Your blog post is a true gem, a testament to your expertise and passion for the subject matter. The way you effortlessly navigate complex concepts and present them in a clear, concise, and engaging manner is truly commendable. You have an incredible ability to make even the most intricate topics accessible to readers, ensuring that knowledge is shared and understood by all.
I have been beating myself up a lot regarding the past. However, I have also been making a lot of changes so as not to repeat those mistakes in the future. I just ordered my planner yesterday, I have been wanting to purchase one for a couple of years now, but couldn't get myself to spend the money. Thank you Ruth for your amazing blog it constantly inspires me. Your Do it Scared movement has finally sunk in after 3 years of me reading your posts and participating in your free webinars I am finally ready to step up and fight my fears and crush my goals.
Thank you for this, it really spoke to me, as my mom was a yeller, and so am I. The only thing I can do, which I try very hard to, is to think about changing how I feel at the time I want to yell and think of a different approach.
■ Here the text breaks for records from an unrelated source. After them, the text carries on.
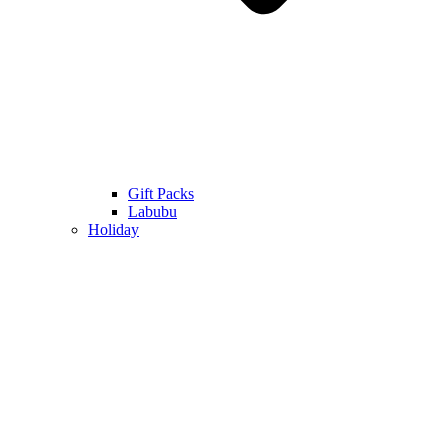
Gift Packs
Labubu
Holiday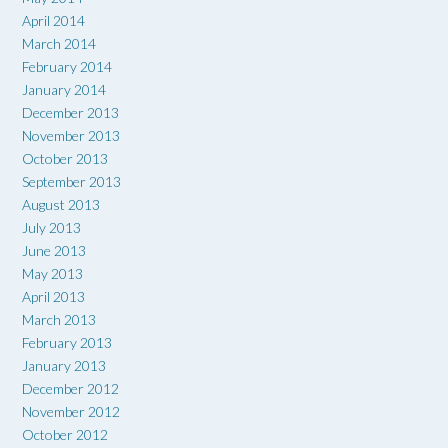
April 2014
March 2014
February 2014
January 2014
December 2013
November 2013
October 2013
September 2013
August 2013
July 2013
June 2013
May 2013
April 2013
March 2013
February 2013
January 2013
December 2012
November 2012
October 2012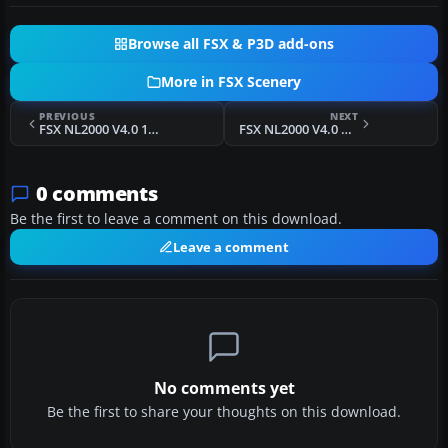
Browse all FSX & P3D add-ons
More in FSX Scenery
PREVIOUS
NEXT
FSX NL2000 V4.0 1980 Soesterberg Air Base Scenery
FSX NL2000 V4.0 Rotterdam The Hague Airport Scenery
0 comments
Be the first to leave a comment on this download.
Leave a comment
No comments yet
Be the first to share your thoughts on this download.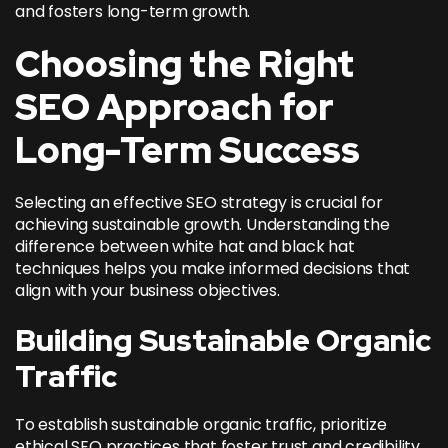
and fosters long-term growth.
Choosing the Right
SEO Approach for
Long-Term Success
Selecting an effective SEO strategy is crucial for
achieving sustainable growth. Understanding the
difference between white hat and black hat
techniques helps you make informed decisions that
align with your business objectives.
Building Sustainable Organic
Traffic
To establish sustainable organic traffic, prioritize
ethical SEO practices that foster trust and credibility.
Other than that when I do slip up, I let my daughter know that I may not be happy with her behavior, but that I am sorry that I yelled, hug her and remind her how much I love her. It is only through trying that I can work on breaking the cycle of yelling that I grew up with, and to help my daughter from getting this way. I feel like we make mistakes as parents, and people, so that our children don't have to. Because from our mistakes comes growth and learning, which we can incorporate with our children.
Thank you for this Kathy & Melinda! As a work-from-home Mom with a baby, I am always feeling guilty about my time and how I divide it between work and my daughter. I needed to read this!
Christina, we have both been there! It is tough. We are so happy that this has been an encouragement to you!
Thank you so much for post!!! I needed this today (and everyday).
{Melinda} You are so welcome … mom guilt is so hard to keep at bay. We're so happy this encouraged you!
I just received "Mothing from Scratch" to review, and am so excited to dig into it. Thank you for this beautiful post. What an encouragement to all Moms!
{Melinda} Yay! Please let us know what you think of the book. We'd love to hear your feedback!
Amazing article! Since I am a mom blogger, I have two wild sons who are teenage, they make some mistakes. I tell them to not look back to the past, let's move forward and make right things. :-) Thank you for sharing!
{Melinda} Yes, moving forward ourselves is such a great model for our kids!